Extracted material Start Marker

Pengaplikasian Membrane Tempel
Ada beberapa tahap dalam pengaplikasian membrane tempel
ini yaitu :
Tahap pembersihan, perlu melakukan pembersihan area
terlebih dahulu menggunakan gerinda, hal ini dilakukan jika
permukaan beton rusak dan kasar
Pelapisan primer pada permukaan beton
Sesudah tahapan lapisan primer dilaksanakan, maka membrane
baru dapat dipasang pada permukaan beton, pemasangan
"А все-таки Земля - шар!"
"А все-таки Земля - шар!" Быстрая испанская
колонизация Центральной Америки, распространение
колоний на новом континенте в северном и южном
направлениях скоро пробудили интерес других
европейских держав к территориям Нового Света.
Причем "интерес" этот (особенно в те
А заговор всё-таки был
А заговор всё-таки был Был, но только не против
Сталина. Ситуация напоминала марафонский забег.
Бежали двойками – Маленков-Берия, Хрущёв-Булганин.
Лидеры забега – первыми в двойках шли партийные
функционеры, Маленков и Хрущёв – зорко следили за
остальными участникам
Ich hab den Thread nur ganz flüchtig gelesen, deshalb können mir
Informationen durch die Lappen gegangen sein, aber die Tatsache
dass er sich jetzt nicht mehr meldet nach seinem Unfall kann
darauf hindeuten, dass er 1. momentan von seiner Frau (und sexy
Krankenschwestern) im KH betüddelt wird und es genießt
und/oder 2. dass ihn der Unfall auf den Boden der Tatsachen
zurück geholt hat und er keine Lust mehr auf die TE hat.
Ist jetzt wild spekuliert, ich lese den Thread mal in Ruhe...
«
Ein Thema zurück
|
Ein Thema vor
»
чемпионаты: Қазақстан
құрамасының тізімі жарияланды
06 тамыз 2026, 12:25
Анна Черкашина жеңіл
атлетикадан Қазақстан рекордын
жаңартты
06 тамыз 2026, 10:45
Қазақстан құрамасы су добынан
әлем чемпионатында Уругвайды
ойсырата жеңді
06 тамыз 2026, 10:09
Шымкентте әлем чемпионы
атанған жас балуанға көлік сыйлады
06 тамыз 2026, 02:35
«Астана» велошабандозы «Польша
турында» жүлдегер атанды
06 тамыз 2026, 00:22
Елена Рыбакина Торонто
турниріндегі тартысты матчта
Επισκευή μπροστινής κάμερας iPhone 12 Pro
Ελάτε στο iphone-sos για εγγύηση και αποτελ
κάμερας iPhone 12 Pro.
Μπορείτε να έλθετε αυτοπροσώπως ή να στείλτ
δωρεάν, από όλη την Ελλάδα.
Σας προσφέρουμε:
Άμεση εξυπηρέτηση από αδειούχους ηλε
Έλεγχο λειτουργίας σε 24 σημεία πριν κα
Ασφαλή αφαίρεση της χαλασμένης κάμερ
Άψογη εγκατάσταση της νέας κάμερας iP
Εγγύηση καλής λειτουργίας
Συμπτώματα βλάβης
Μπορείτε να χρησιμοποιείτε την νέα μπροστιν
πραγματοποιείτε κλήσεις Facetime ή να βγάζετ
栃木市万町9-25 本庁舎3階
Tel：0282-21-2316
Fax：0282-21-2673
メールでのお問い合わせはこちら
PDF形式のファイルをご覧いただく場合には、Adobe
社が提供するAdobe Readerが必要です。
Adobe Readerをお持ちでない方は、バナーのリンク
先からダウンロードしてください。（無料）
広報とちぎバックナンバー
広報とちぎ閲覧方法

Extracted material End Marker
Extracted material Start Marker

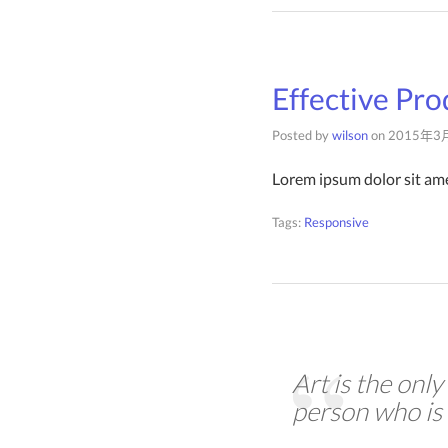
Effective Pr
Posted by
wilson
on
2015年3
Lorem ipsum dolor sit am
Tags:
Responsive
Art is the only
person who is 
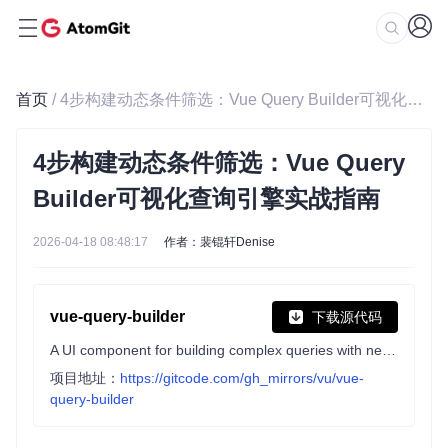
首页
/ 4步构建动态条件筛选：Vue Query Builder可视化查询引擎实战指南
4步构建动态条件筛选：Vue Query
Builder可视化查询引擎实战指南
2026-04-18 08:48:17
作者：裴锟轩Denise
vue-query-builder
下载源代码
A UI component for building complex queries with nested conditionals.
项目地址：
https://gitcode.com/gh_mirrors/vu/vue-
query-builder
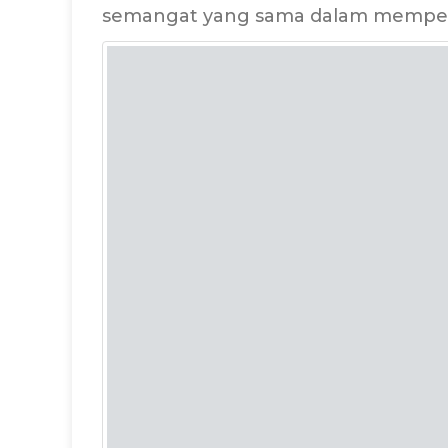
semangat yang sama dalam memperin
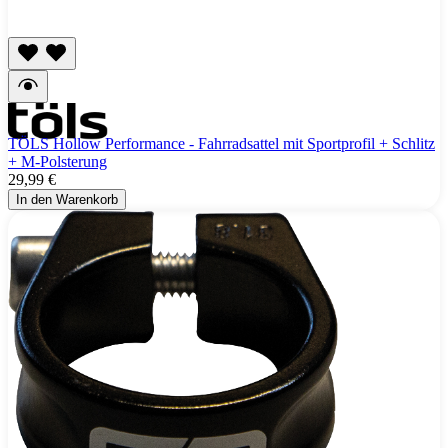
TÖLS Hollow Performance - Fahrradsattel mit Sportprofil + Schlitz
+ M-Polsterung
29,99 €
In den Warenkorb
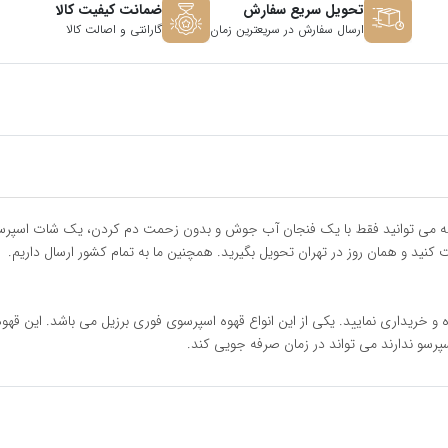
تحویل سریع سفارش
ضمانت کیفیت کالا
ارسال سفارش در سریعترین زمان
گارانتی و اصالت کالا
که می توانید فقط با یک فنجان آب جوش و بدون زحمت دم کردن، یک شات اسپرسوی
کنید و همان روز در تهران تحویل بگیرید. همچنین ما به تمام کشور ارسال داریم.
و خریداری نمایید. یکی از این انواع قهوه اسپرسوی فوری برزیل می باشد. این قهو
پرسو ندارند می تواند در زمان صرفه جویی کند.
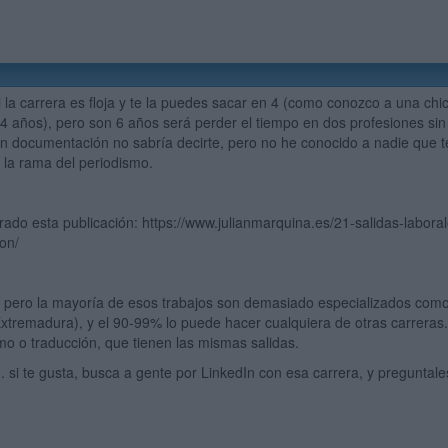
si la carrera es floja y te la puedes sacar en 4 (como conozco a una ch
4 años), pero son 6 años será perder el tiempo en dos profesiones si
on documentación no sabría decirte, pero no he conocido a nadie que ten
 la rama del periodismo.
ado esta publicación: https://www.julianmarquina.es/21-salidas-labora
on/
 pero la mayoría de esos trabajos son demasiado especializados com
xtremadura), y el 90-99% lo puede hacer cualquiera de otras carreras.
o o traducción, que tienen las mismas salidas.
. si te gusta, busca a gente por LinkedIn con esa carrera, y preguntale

Extracted material End Marker

**What is required:** Can you rewrite the lines from the one with "semangat yang sama dalam memperin" up to and including the one with "In den Warenkorb", swapping "Warenkorb" for "Einkaufswagen" and changing nothing else, with the pictures left out?

**Result:**
semangat yang sama dalam memperin
TÖLS Hollow Performance - Fahrradsattel mit Sportprofil + Schlitz
+ M-Polsterung
29,99 €
In den Einkaufswagen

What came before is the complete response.